Ray, despite himself, began to laugh. “You are not a Tiffany,” he said.
“I know it. Tiffany sounds like a waitress at a roller rink.”
“But you’re most definitely an Ingrid.”
“Yeah? Ingrid sounds like a German scholar with klunky intellectual jewelry.”
“You think?” He looked at her. “To me Ingrid sounds like a very bright and interesting sixteen-year-old who’s going to stunt her growth by smoking Chesterfields.”
“Yeah, whatever. Okay, I need a name for this detective. We’ll call him Arthur Slade, half my name, half yours, okay?”
“Not Arthur Tiffany?”
“Cut it out.” Ingrid stuck the cigarette back in her mouth and said in her Bogart voice, “Detective Arthur Slade, at your service, Mister.’”
“Good name.”
“Now give it to me straight. Any suspects?”
Ray tried to play along. “Let’s see, what’s my alibi for the night of the twenty first?”
“Oh, hey!” Ingrid interrupted in her normal voice. “I almost forgot. Mrs. Shepard—Evelyn—said somebody threw a rock through the window right before I moved in.”

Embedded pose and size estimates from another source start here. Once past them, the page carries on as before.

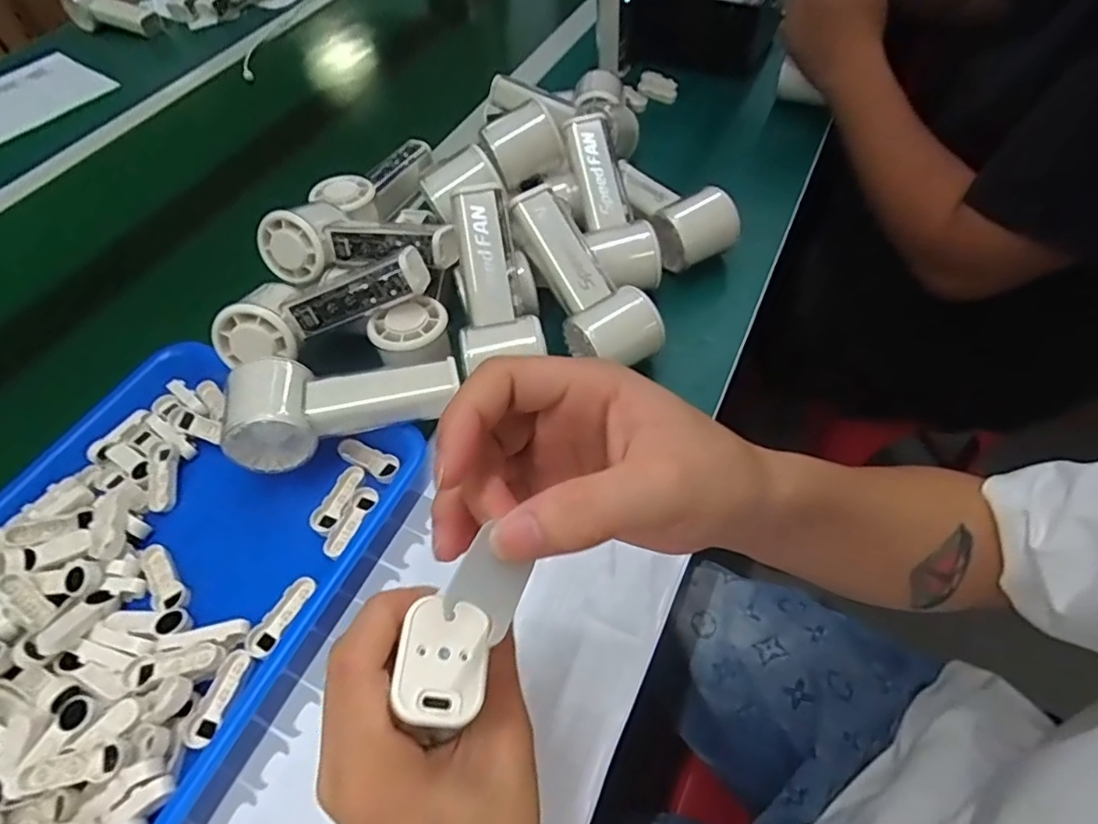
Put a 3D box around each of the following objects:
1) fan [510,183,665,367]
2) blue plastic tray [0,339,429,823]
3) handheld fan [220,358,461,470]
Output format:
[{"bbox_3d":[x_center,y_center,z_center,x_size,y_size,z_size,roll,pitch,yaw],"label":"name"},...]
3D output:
[{"bbox_3d":[0.022,-0.099,0.442,0.060,0.042,0.152,-33,80,-17],"label":"fan"},{"bbox_3d":[-0.263,0.107,0.366,0.249,0.033,0.334,18,58,17],"label":"blue plastic tray"},{"bbox_3d":[-0.141,-0.011,0.404,0.152,0.062,0.066,-16,55,-7],"label":"handheld fan"}]

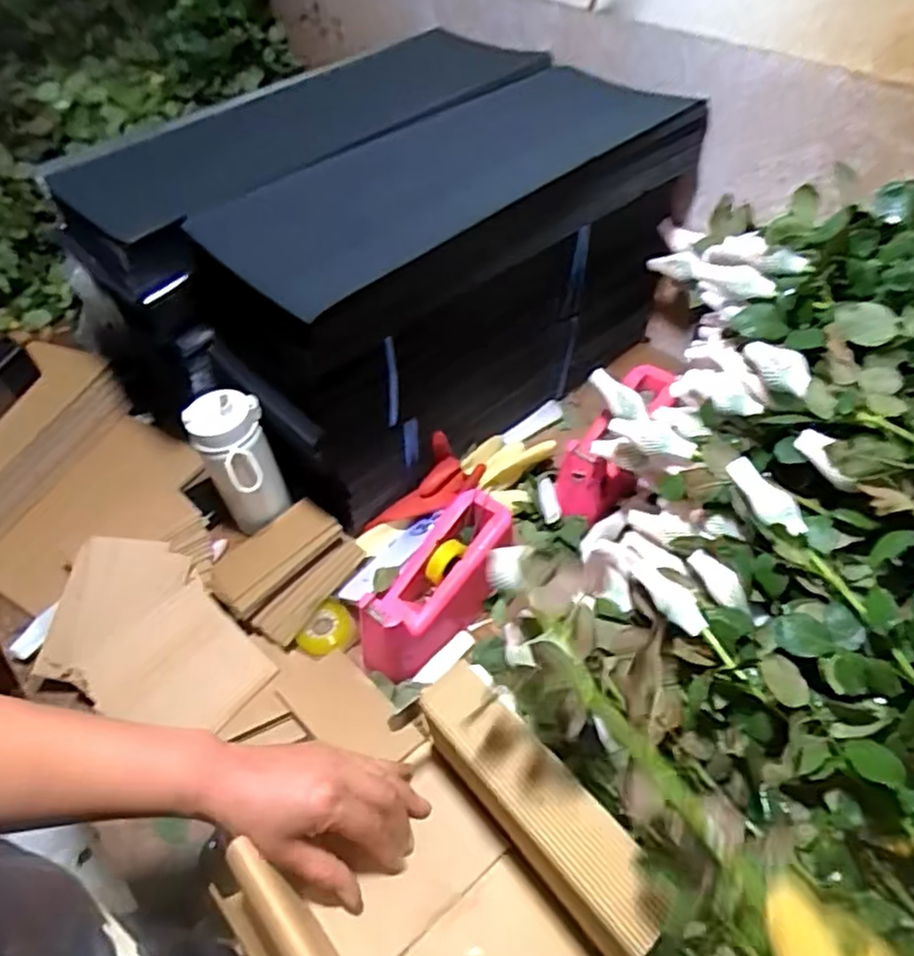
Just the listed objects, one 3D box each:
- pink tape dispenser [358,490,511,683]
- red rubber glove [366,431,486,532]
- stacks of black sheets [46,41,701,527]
[{"bbox_3d":[-0.020,0.121,0.734,0.088,0.109,0.197,25,55,24],"label":"pink tape dispenser"},{"bbox_3d":[-0.046,0.013,0.816,0.155,0.052,0.062,-37,53,-1],"label":"red rubber glove"},{"bbox_3d":[-0.098,-0.280,0.897,0.621,0.347,0.508,-33,54,-22],"label":"stacks of black sheets"}]

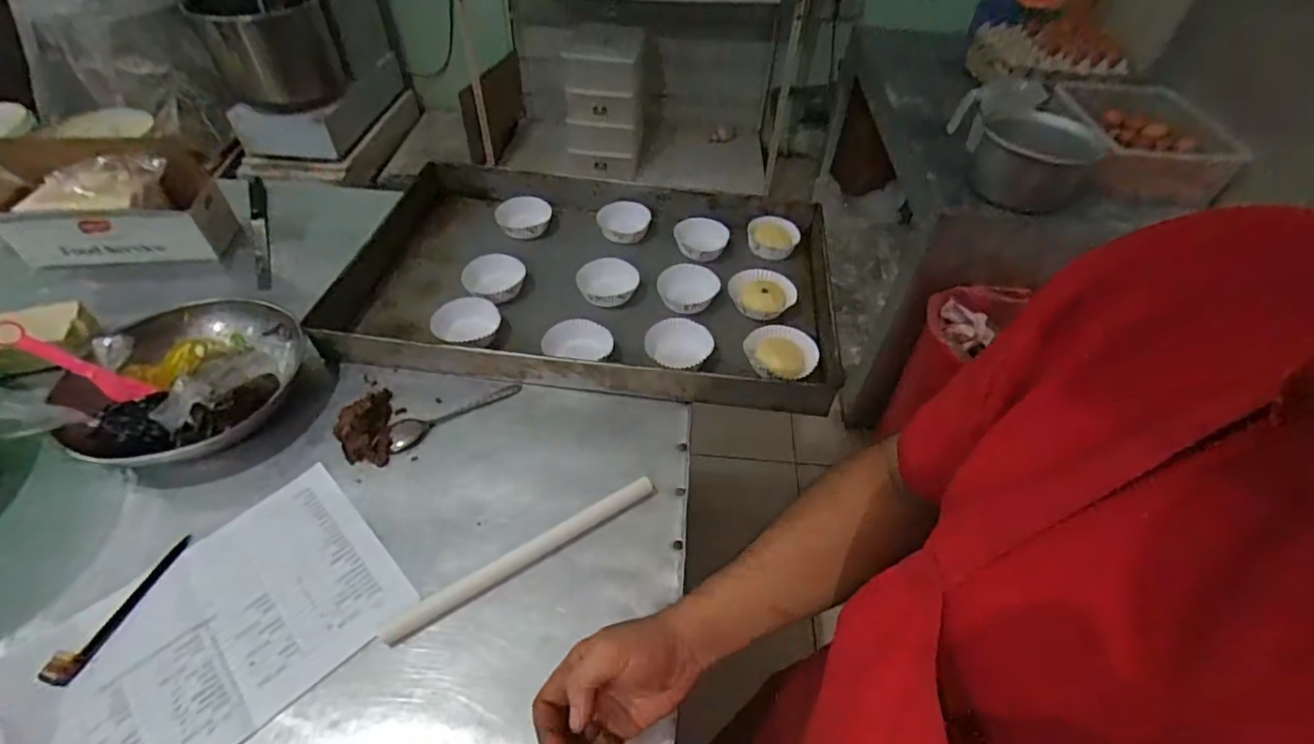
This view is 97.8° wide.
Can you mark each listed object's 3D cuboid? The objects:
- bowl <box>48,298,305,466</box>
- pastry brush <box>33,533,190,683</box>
[{"bbox_3d":[-0.533,0.010,0.670,0.222,0.075,0.245,-11,49,-12],"label":"bowl"},{"bbox_3d":[-0.494,0.212,0.528,0.026,0.015,0.139,9,49,6],"label":"pastry brush"}]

Ray closed his eyes for a moment. For the last hour nothing had existed outside the fainting room save his own past and the dreams it had contained. Now he felt in his chest how Ingrid’s words had reattached this little room to the rest of the house: to the study with the broken window, to the cut on his temple that had healed to a thin pink line; to the kitchen in which there was a failed soufflé in the garbage disposal and half a dozen over-defrosted pork chops soaking in the sink; and to Evelyn, who would come home from the grocery store full of false and dangerous cheer, barely concealed self-recrimination. It was all too complicated.
“Don’t worry, I’m not scared,” Ingrid was saying. “Evelyn said the police thought it was a bunch of kids, but I thought maybe there’d be actual clues. You know, like, do you have any enemies? Were there fingerprints?”
Ray got up from the edge of the desk and looked out the window. His legs felt stiff. “ I’m sure the police were right,” he said. “Just kids making mischief.”
Ingrid scoffed. “Police always think kids are guilty. If there’s no evidence, they actually have no idea who it was, right?”
“I suppose so, if you put it like that.”
“Well, don’t you want to know who did it?”
Ray looked at her. “As long as it doesn’t happen again,” he said, “that’s enough for me.”